# Image acquisition and camera II

## Intrisic parameters (internal to the camera)
 * Those parameters needed to relate an image point(in pixesl on image buffer) to a direction in the camera frame (coordinates system)
 * f_x, f_y, c_x, c_y (focal lenght expressed in pixels and center of the image in the image buffer).
    <code>**We can express focal lenght in mm as well, but then we need to know the size of a pixel in mm**</code>
 * Lens distortion parameters.  <code>**When we can't use simple pinhole camera model**</code> Real lenses usually have some distortion, mostly radial distortion and slight tangential distortion.
 
## Extrinsic parameters
  * Define the position and orientation <code>**(pose)**</code> of the camera frame in the world or with respect to some world coordinate system.

## Coordinate systems a.k.a referance frames


### Image formation from a geometrical point of view

* Image frames are 2D, other objects 3D
* Pose (position and orientation) of a 3D body has <code>**6 DOF(degrees of freedom)**</code>

![frame_referance.jpg](attachment:frame_referance.jpg)
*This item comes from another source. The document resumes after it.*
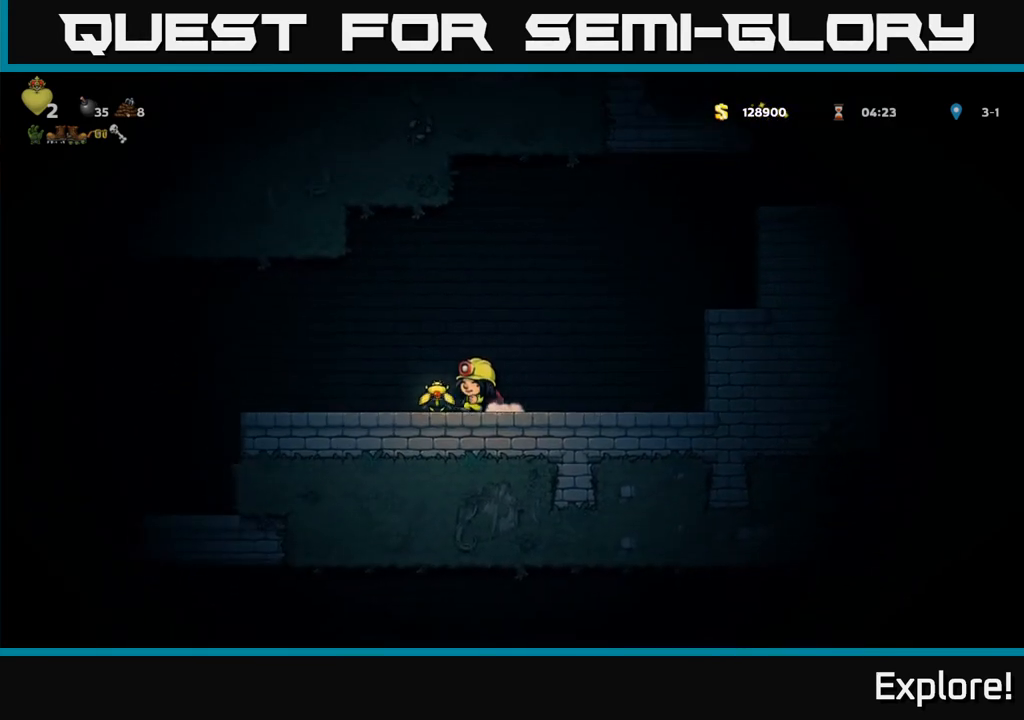
{"buttons": ["A", "DPAD_LEFT"], "left_stick": "center", "right_stick": "center", "events": [[467, "A", "down"]]}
Given a 3D point P in this some arbitrary romm (world), we want to find the pixel coordinates (x, y) of this 3D point in the image taken by the camera. So how to determine position of model in the world given frame buffer data ?
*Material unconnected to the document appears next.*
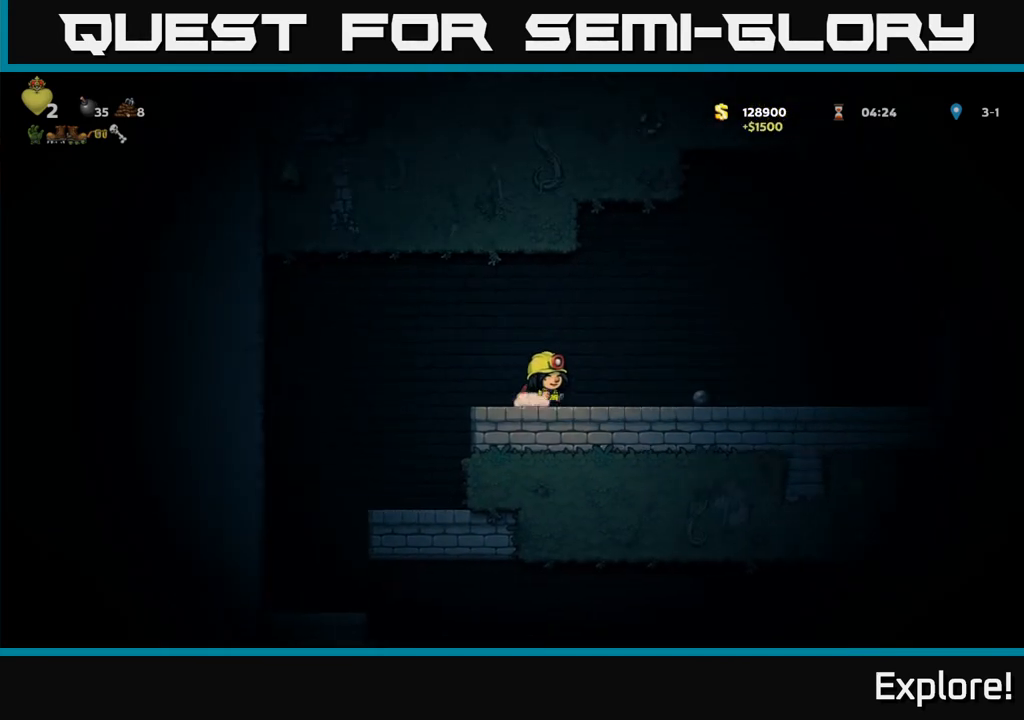
{"buttons": ["DPAD_RIGHT"], "left_stick": "center", "right_stick": "center", "events": [[383, "A", "down"], [483, "A", "up"]]}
![world_frame_and_camera_frame.jpg](attachment:world_frame_and_camera_frame.jpg)

Let’s say our camera is located at some arbitrary location (t_X, t_Y, t_Z) in the room. In jargon the camera coordinate is <code>**t - translated**</code> by <code>**(t_X, t_Y, t_Z)**</code> vector with respect to the world coordinates.
The camera may be also looking in some arbitrary direction. The camera is <code>**R - rotated**</code> with respect to the world coordinate system.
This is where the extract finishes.